The project of the General History of Africa (GHA) launched by UNESCO in 1964 is going to enter into a new phase: this monumental work that involved more than 350 historians will soon be translated into video images to make it accessible to the general public. A series of six documentaries of about one hour each, will be produced by the famous BBC journalist and producer Zeinab Badawi, who is committed to reveal the world what she calls with humor "the best kept secret of UNESCO ".
However, the collection of 8 volumes of about 1,000 pages each, result of an exemplary international cooperation during more than 35 years, was not destined to remain on library shelves or in boxes. Considered as one of the most important contributions to the knowledge of the history of the continent, the GHA paradoxically remains largely unknown from teachers, students and the general public, even in Africa and the African Diasporas.
This scientific work that tells the story of Africa since the origins of mankind till the aftermath of independence not only helps to deconstruct, rigorously, racial prejudices about Africans and people of African descent inherited from the slave trade and slavery. It provides for the first time an African perspective on this history using authentic sources such as African oral traditions and relying also on non-Western sources, from India, Turkey, China as well as Ajami archives written in Arabic alphabet and in African languages.
This audiovisual adventure on the GHA will start with a partnership established in January 2015 between UNESCO, Kush Productions and OCP (Moroccan phosphate Group). It is to launch the production of this series of 6 films that UNESCO, in collaboration with the Moroccan Permanent Delegation and OCP, held on February 10, 2015 at its headquarters a special event. Mrs. Irina Bokova, Director-General of UNESCO, Mr. Mostafa Terrab, CEO of OCP, Mr. Lejeune Mbella Mbella, Chairman of the Africa Group in UNESCO, Mrs. Zohour Alaoui Permanent Delegate of the Kingdom of Morocco to UNESCO and Mrs. Zeinab Badawi, producer of the series, took the floor in this event which brought together several Permanent Delegates to UNESCO and project’s partners.
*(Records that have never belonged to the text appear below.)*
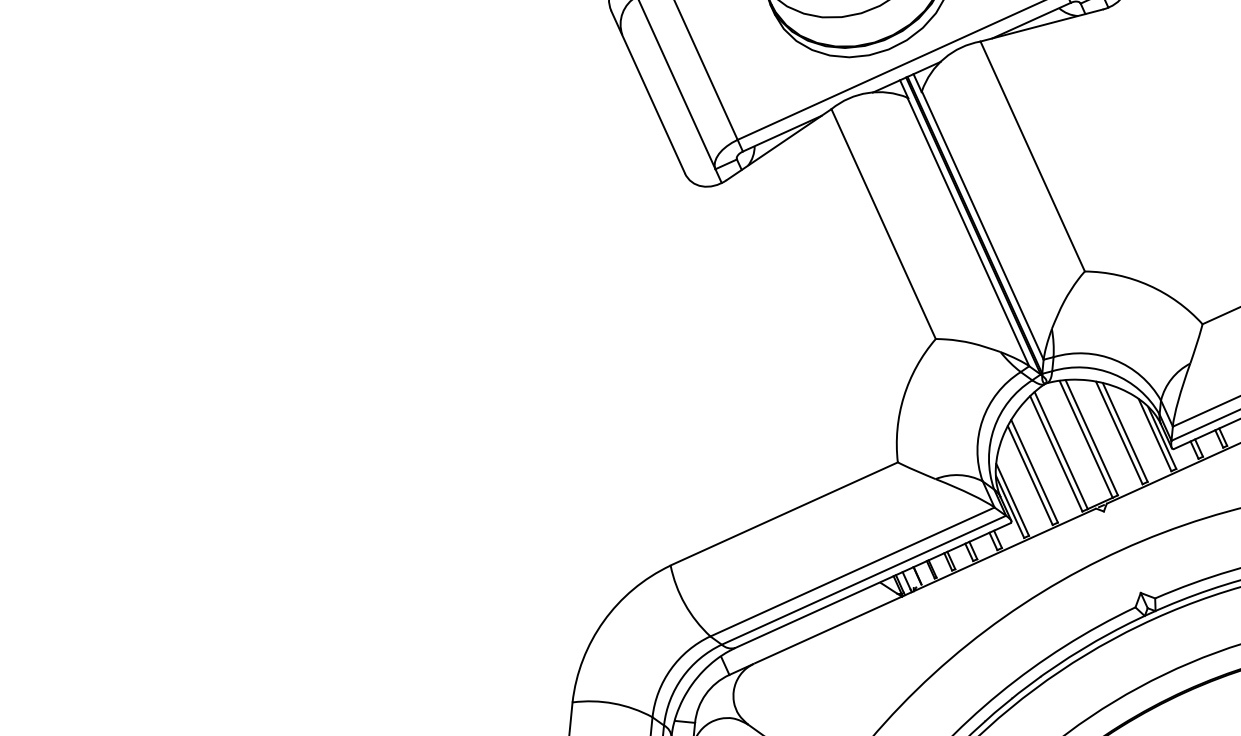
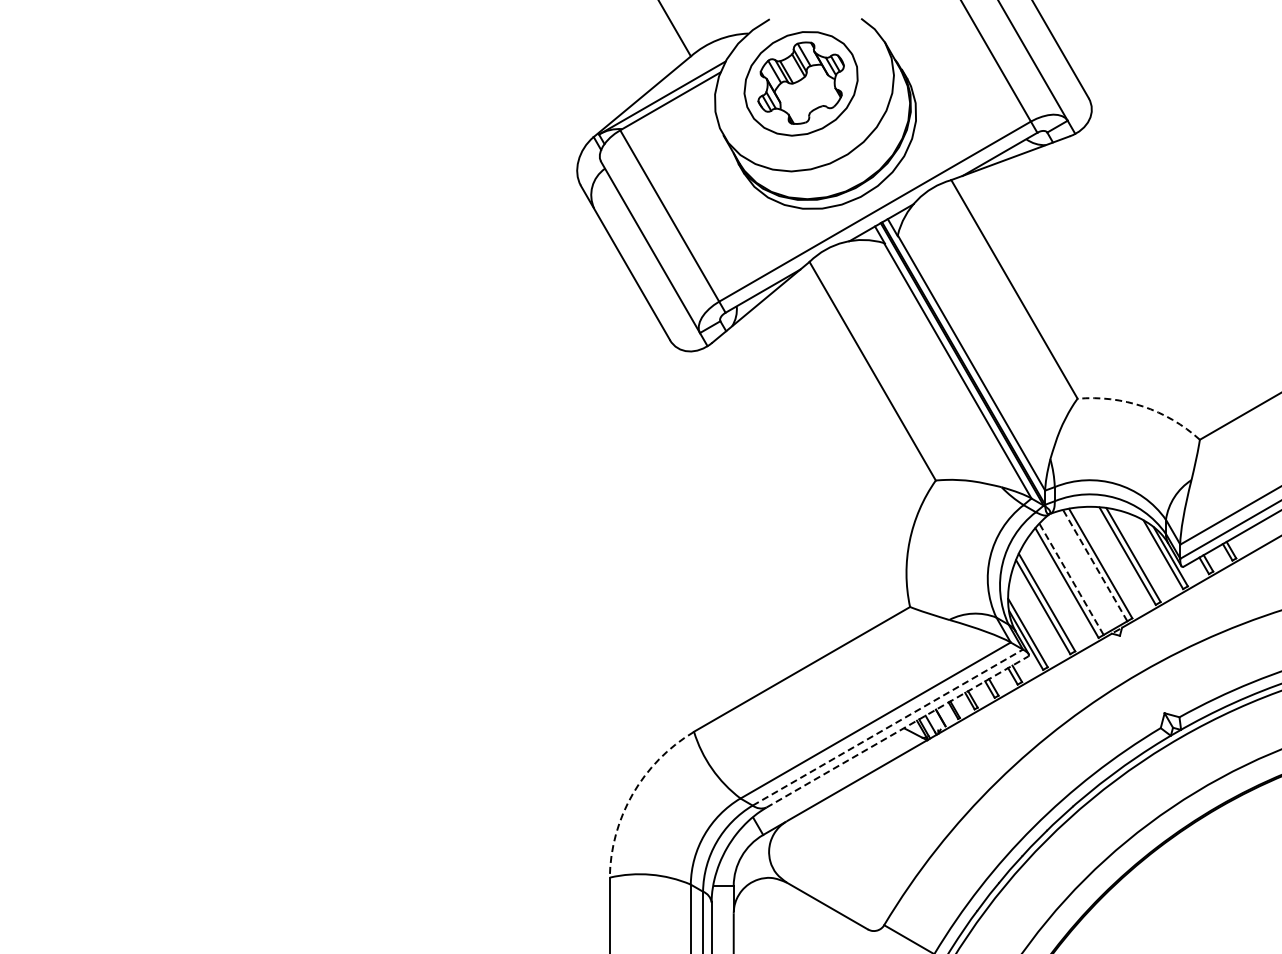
arc: (1149, 285) -> (1143, 406), solid -> dashed
line: (1086, 439) -> (1095, 565), solid -> dashed
line: (1061, 449) -> (1071, 578), solid -> dashed
line: (864, 580) -> (888, 727), solid -> dashed
line: (873, 585) -> (897, 731), solid -> dashed
arc: (603, 620) -> (632, 793), solid -> dashed

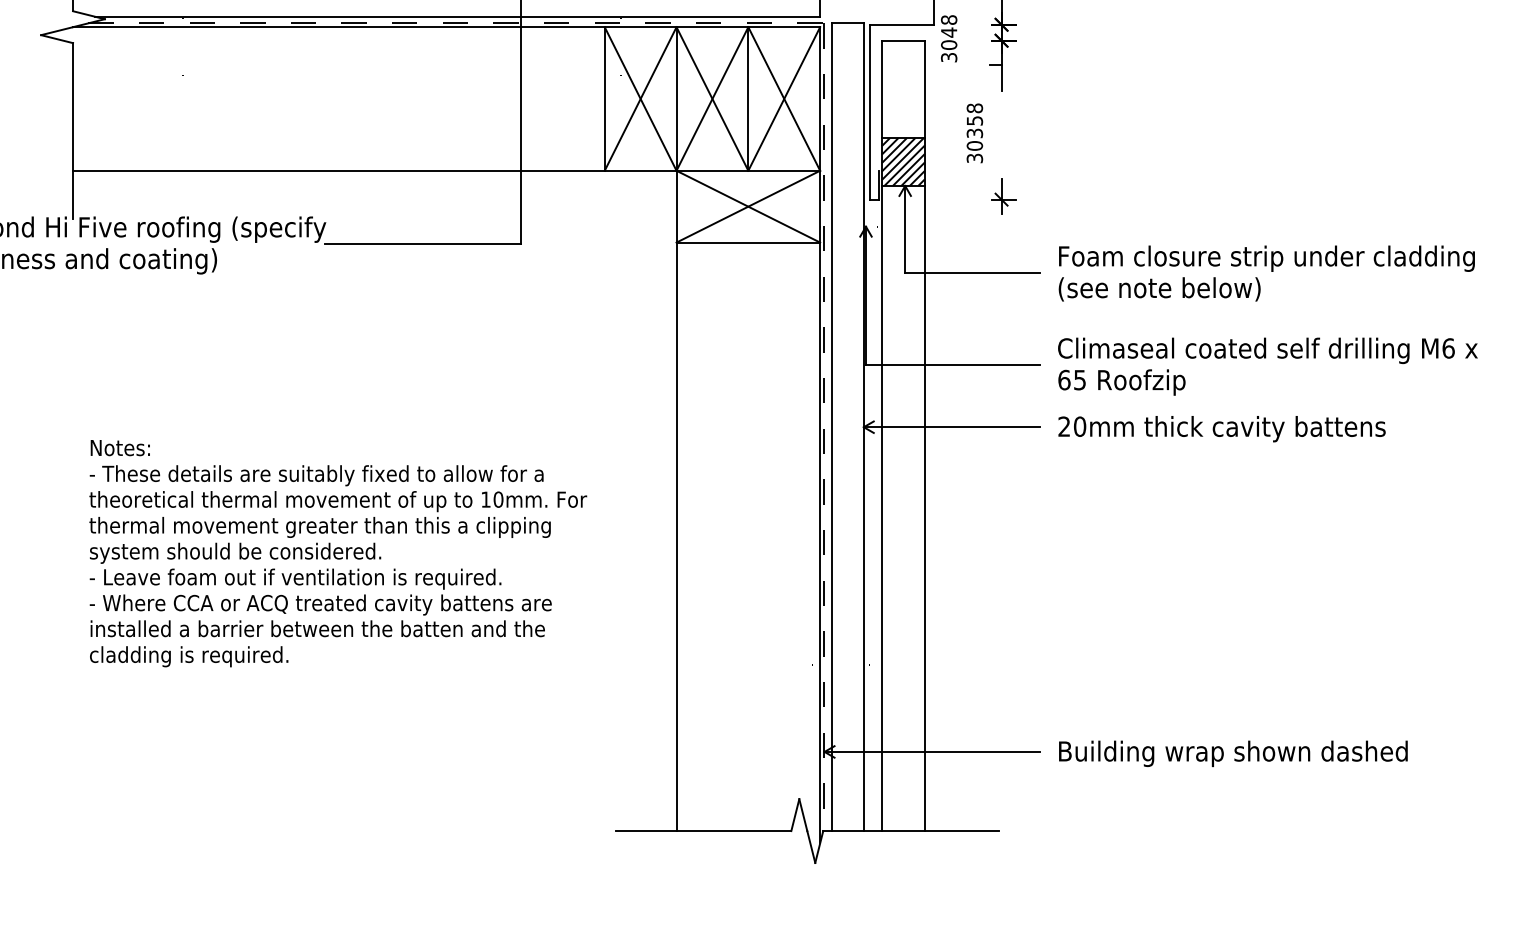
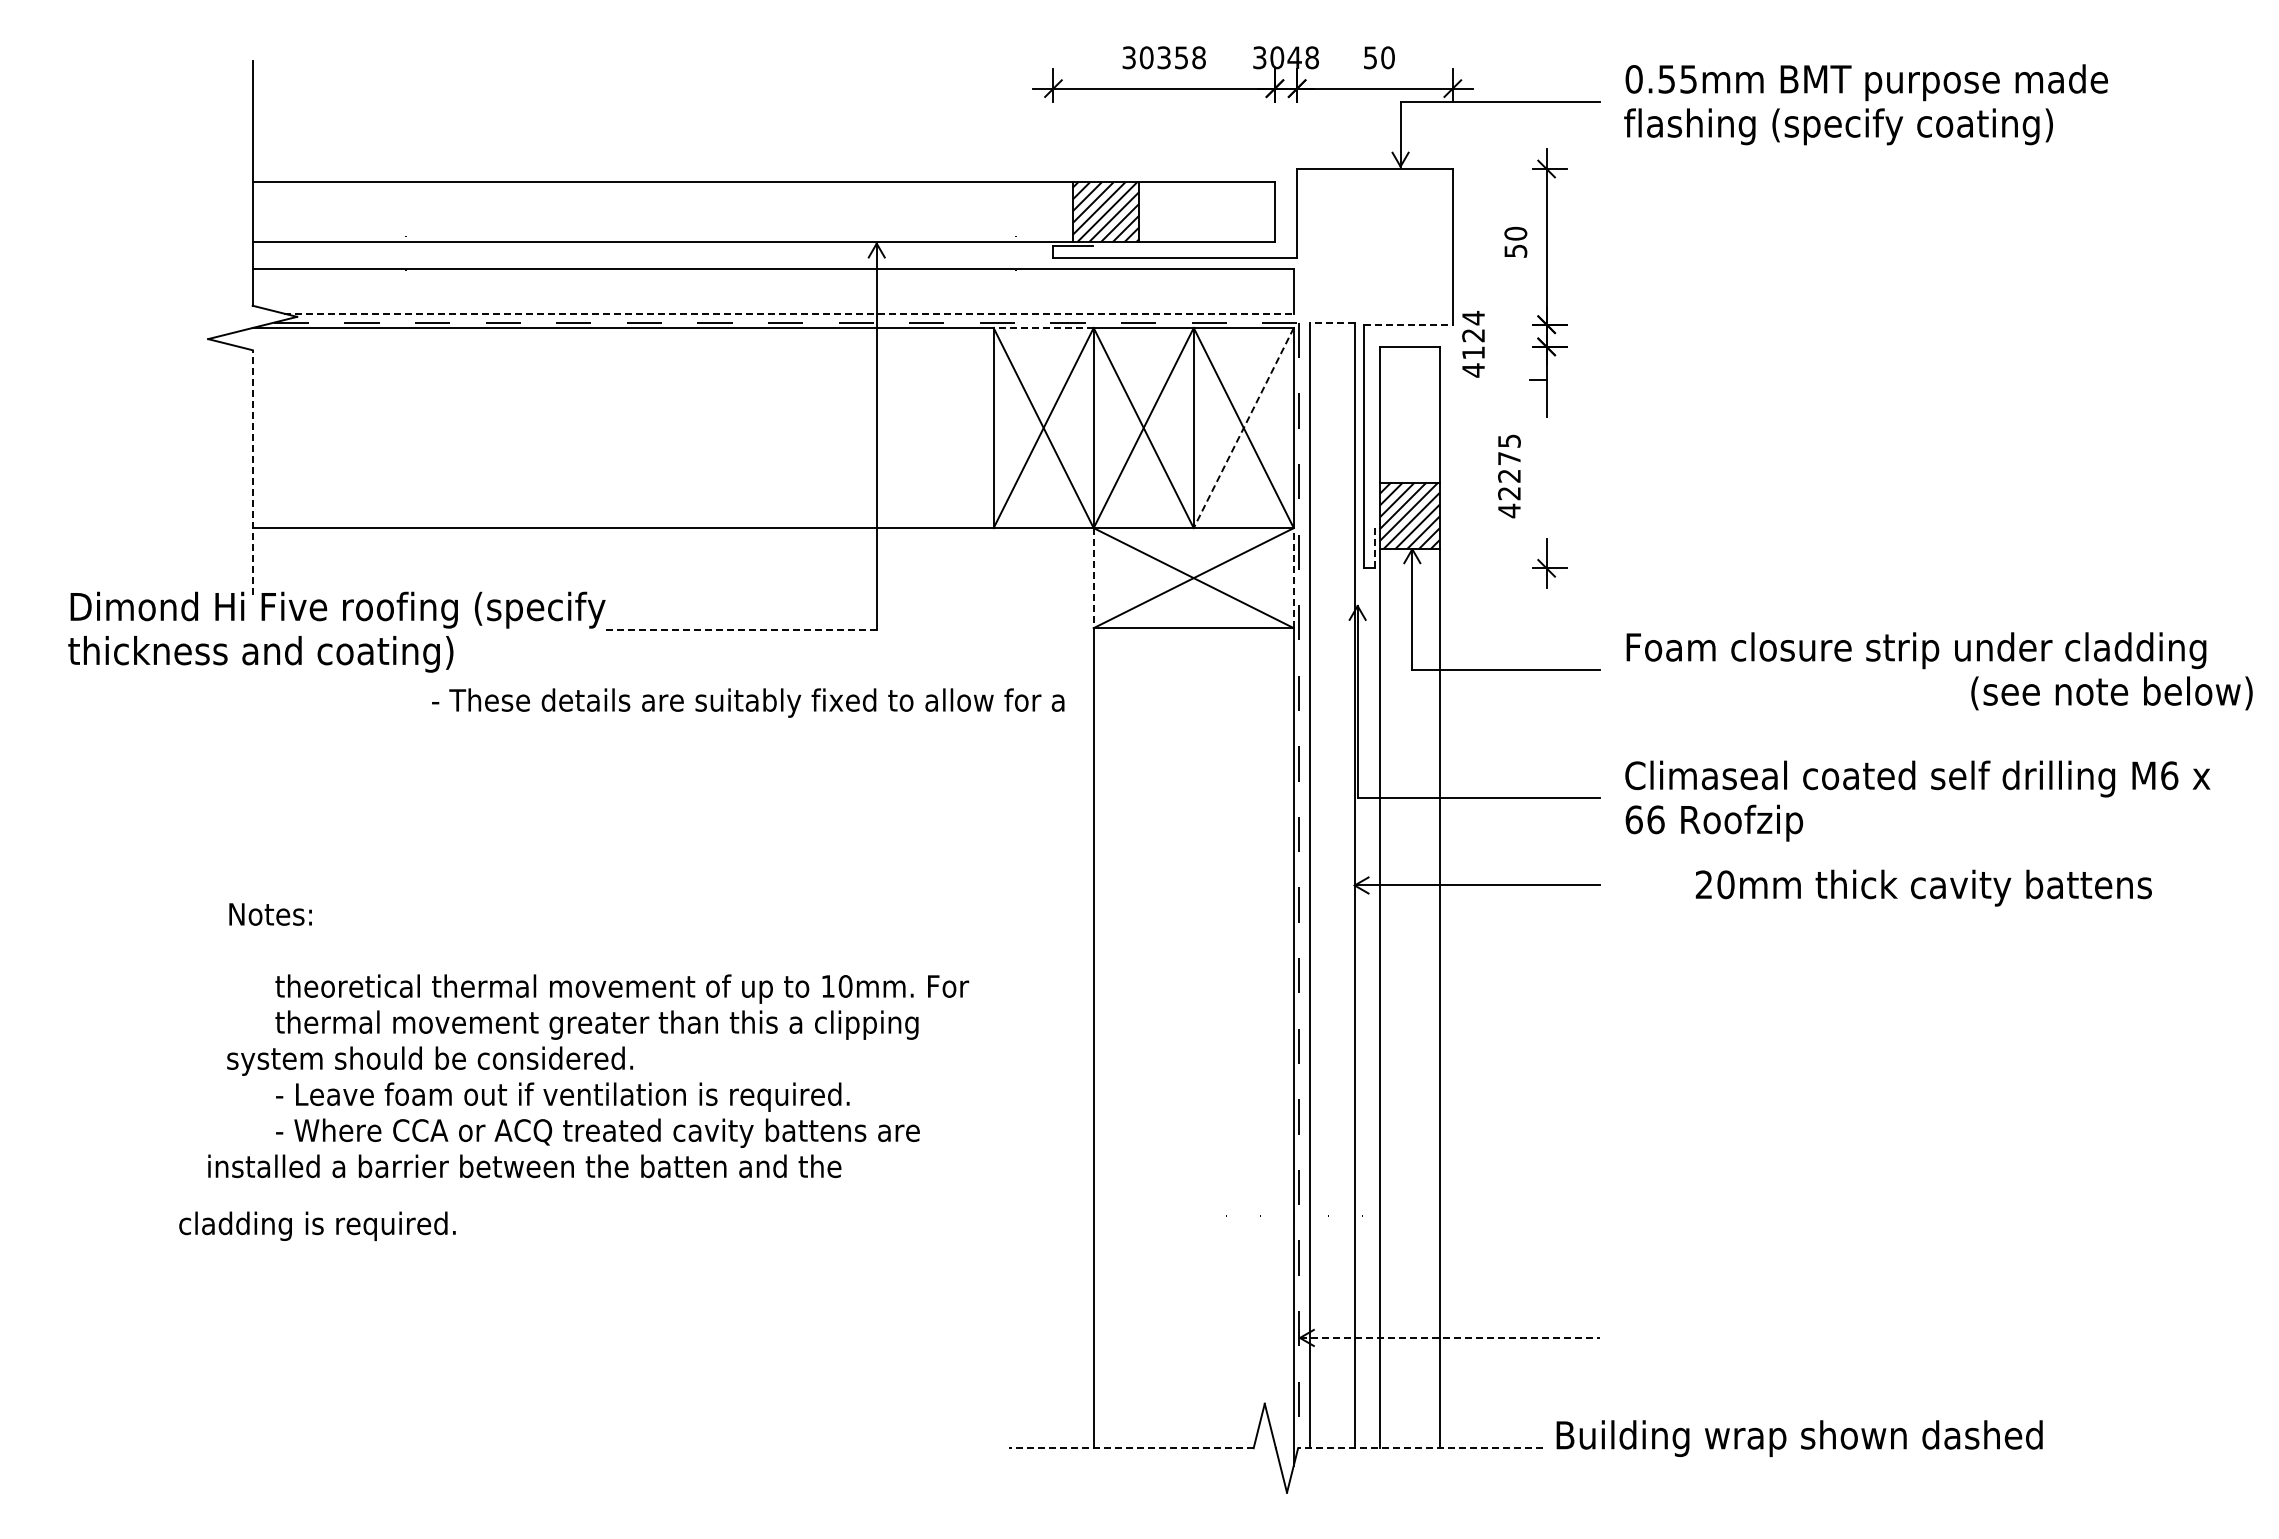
line: (458, 16) -> (789, 313), solid -> dashed
line: (847, 23) -> (1331, 322), solid -> dashed
line: (902, 24) -> (1408, 324), solid -> dashed
line: (640, 27) -> (1043, 328), solid -> dashed
text: (949, 38) -> (1473, 343), 3048 -> 4124
line: (784, 99) -> (1243, 428), solid -> dashed
line: (72, 130) -> (252, 472), solid -> dashed
text: (974, 133) -> (1509, 476), 30358 -> 42275
line: (878, 185) -> (1375, 548), solid -> dashed
line: (676, 206) -> (1093, 578), solid -> dashed
line: (819, 206) -> (1293, 577), solid -> dashed
line: (422, 243) -> (739, 629), solid -> dashed
text: (1159, 289) -> (2111, 693), moved
text: (1079, 379) -> (1655, 819), 65 -> 66
text: (1221, 428) -> (1923, 887), moved
text: (120, 448) -> (270, 914), moved
text: (316, 475) -> (748, 702), moved
text: (235, 552) -> (429, 1060), moved
text: (317, 628) -> (524, 1166), moved
text: (189, 656) -> (317, 1225), moved
line: (932, 751) -> (1450, 1337), solid -> dashed
text: (1233, 753) -> (1799, 1438), moved
line: (702, 831) -> (1130, 1448), solid -> dashed
line: (910, 831) -> (1419, 1448), solid -> dashed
During the discussion, moderated by Mr. Alfredo Pérez Armiñán, Assistant Director-General of UNESCO for Culture, the participants recognized the crucial importance of this new initiative to support the efforts undertaken by UNESCO with the second phase of this project, which consists of developing common educational contents for primary and secondary schools and elaborating a volume IX to update the previous collection and analyze the new challenges faced today by Africa and its diasporas. Considering the particular interest expressed Member States during the exchanges, we hope that the call made by the Director General to financially support this project will not remain unanswered. If these pedagogical contents are integrated into the curricula of all African schools, such as African Heads of State committed to do, Africa will be the first region in the world to build its regional integration on the basis of a shared common history.